Coming Home
Tremont. This Tennessee valley of the Middle Prong of the Little River does not differ widely from Deep Creek or Greenbrier or Cosby or most of the other branches and hollows of the Smokies. Each, including Tremont, penetrates the hills, divides them like a furrow, and protects its own rocky, racing stream with a matting of thick, green growth. Nearby Cades Cove and North Carolina’s Cataloochee might guard a few hectares of lush, hill-cradled pasture or farmland, but even these are stamped with the clear, cool air and feel of the Great Smoky Mountains.
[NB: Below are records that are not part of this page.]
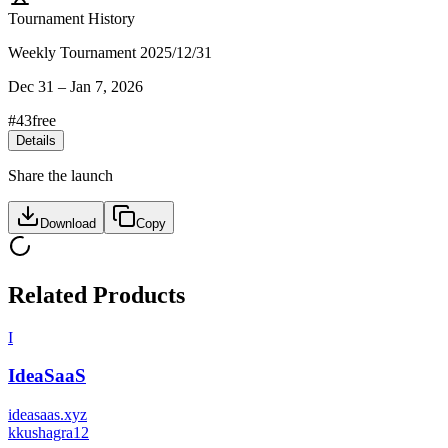
Tournament History
Weekly Tournament 2025/12/31
Dec 31
–
Jan 7, 2026
#
43
free
Details
Share the launch
Download
Copy
Related Products
I
IdeaSaaS
ideasaas.xyz
k
kushagra12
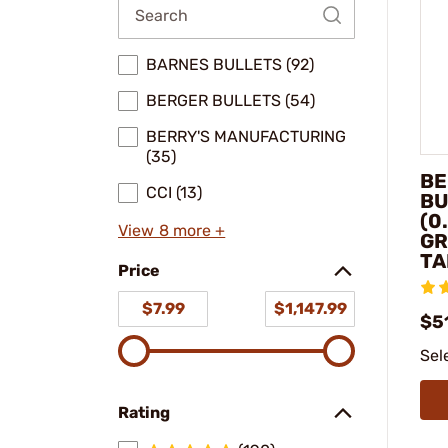
BARNES BULLETS (92)
BERGER BULLETS (54)
BERRY'S MANUFACTURING
(35)
BE
CCI (13)
BU
(0
View 8 more +
GR
TA
Price
$7.99
$1,147.99
$5
Sel
Rating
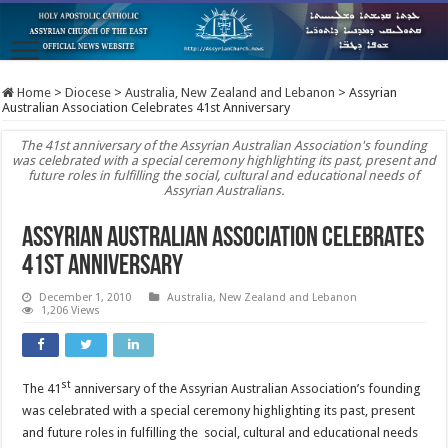
Home
>
Diocese
>
Australia, New Zealand and Lebanon
>
Assyrian
Australian Association Celebrates 41st Anniversary
The 41st anniversary of the Assyrian Australian Association's founding
was celebrated with a special ceremony highlighting its past, present and
future roles in fulfilling the social, cultural and educational needs of
Assyrian Australians.
Assyrian Australian Association Celebrates
41st Anniversary
December 1, 2010
Australia, New Zealand and Lebanon
1,206 Views
st
The 41
anniversary of the Assyrian Australian Association’s founding
was celebrated with a special ceremony highlighting its past, present
and future roles in fulfilling the social, cultural and educational needs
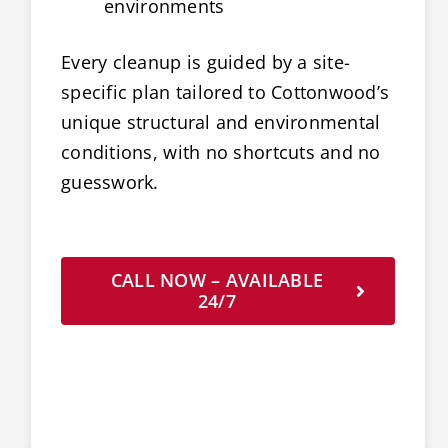
environments
Every cleanup is guided by a site-
specific plan tailored to Cottonwood’s
unique structural and environmental
conditions, with no shortcuts and no
guesswork.
CALL NOW – AVAILABLE
24/7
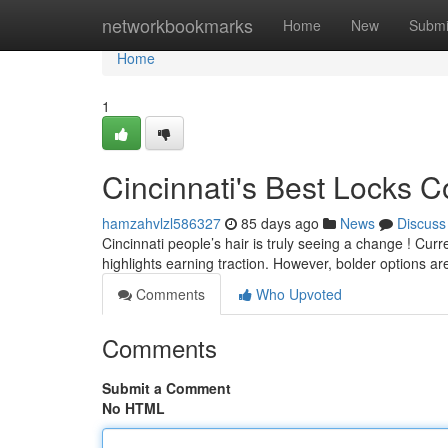
Home
networkbookmarks
Home
New
Submi
Home
1
Cincinnati's Best Locks 
hamzahvlzl586327
85 days ago
News
Discuss
Cincinnati people’s hair is truly seeing a change ! Cur
highlights earning traction. However, bolder options ar
Comments
Who Upvoted
Comments
Submit a Comment
No HTML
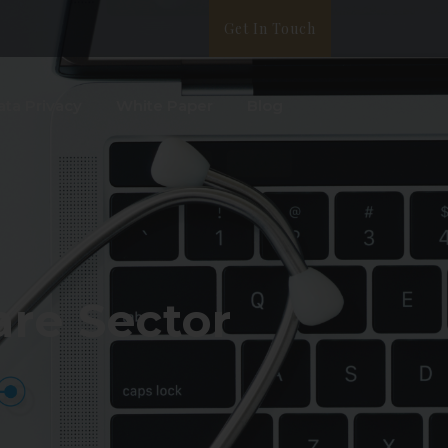
Get In Touch
ata Privacy
White Paper
Blog
are Sector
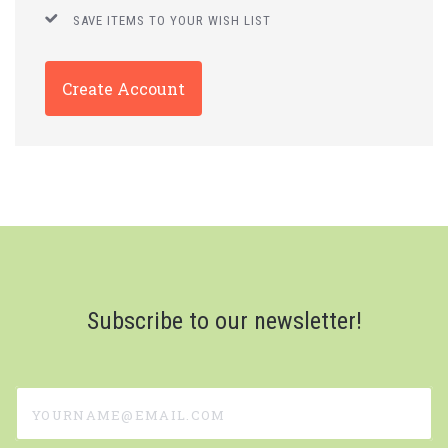
SAVE ITEMS TO YOUR WISH LIST
Create Account
Subscribe to our newsletter!
yourname@email.com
So Tremont is representative. And, perhaps because of this, it is a symbol—a symbol of both the mystery and the clarity of the mountains which give it a name. There is, for example, the legend of a small boy who wandered into the backcountry above the “Sinks” and was lost for two days. Uncle Henry Stinnett, a worried neighbor, searched in vain for the boy until he dreamed, on the second night, of a child sleeping near a log on a familiar ridge. Henry Stinnett renewed the search, and the boy was indeed found asleep “under the uprooted stump of a tree.”
And side by side with such a strange vision exists its opposite: the unforeseen. In August of 1947, a young woman was sunbathing on the boulders of the river. While she enjoyed the rays of the warm sun downstream, the high upper reaches of the prong were being flooded by the swollen, flash attacks of a hidden cloudburst. Within minutes, the woman drowned in a hurtling wall of water.
Yet there is also a clarity here that offsets the unknown. It is a quality of outlook, a confidence of ability and expectation for the future as immense as the mountains which inspire it. But it is an awareness grounded in the facts of history and anecdote and the crisp, fresh sounds of children’s voices.
“Black Bill” Walker knew about children; he had more than 25 himself. A double first cousin to the father of Little Greenbrier’s Walker sisters, “Black Bill” or “Big Will” Walker moved into the lonely valley in 1859. He was only 21 years old then, and his name was simply William. He was accompanied by his strong 19-year-old wife, Nancy.
His mother was a Scot, a member of the McGill clan. His father, Marion, was another of those multitalented frontiersmen: miller, cattleman, orchardist, bear hunter, saddlebag preacher. William took up where his parents left off. He became the leader, the ruler of the community he had started. He was rumored to have been a Mormon, although denominations mattered little in the wilderness. He and Nancy raised seven children. Later wives bore him approximately 20 more.
He milled his own corn and built log cabins for each of his families. He fashioned an immense muzzle-loading rifle, nicknamed it “Old Death,” and handled it with rare skill. Horace Kephart, in a 1918 magazine article, tells of a conversation he had with the 80-year-old hunter:
“Black Bill’s rifle was one he made with his own hands in the log house where I visited him. He rifled it on a wooden machine that was likewise of his own make, and stocked it with wood cut on his own land. The piece was of a little more than half-ounce bore, and weighed 12½ pounds ... the old hunter showed me how he loaded....
“‘My bullets are run small enough so that a naked one will jest slip down on the powder by its own weight. When I’m in a hurry, I pour in the powder by guess, wet a bullet in my mouth, and drop it down the gun. Enough powder sticks to it to keep the ball from falling out if I shoot downhill. Then I snatch a cap from one o’ these strings, and—so.’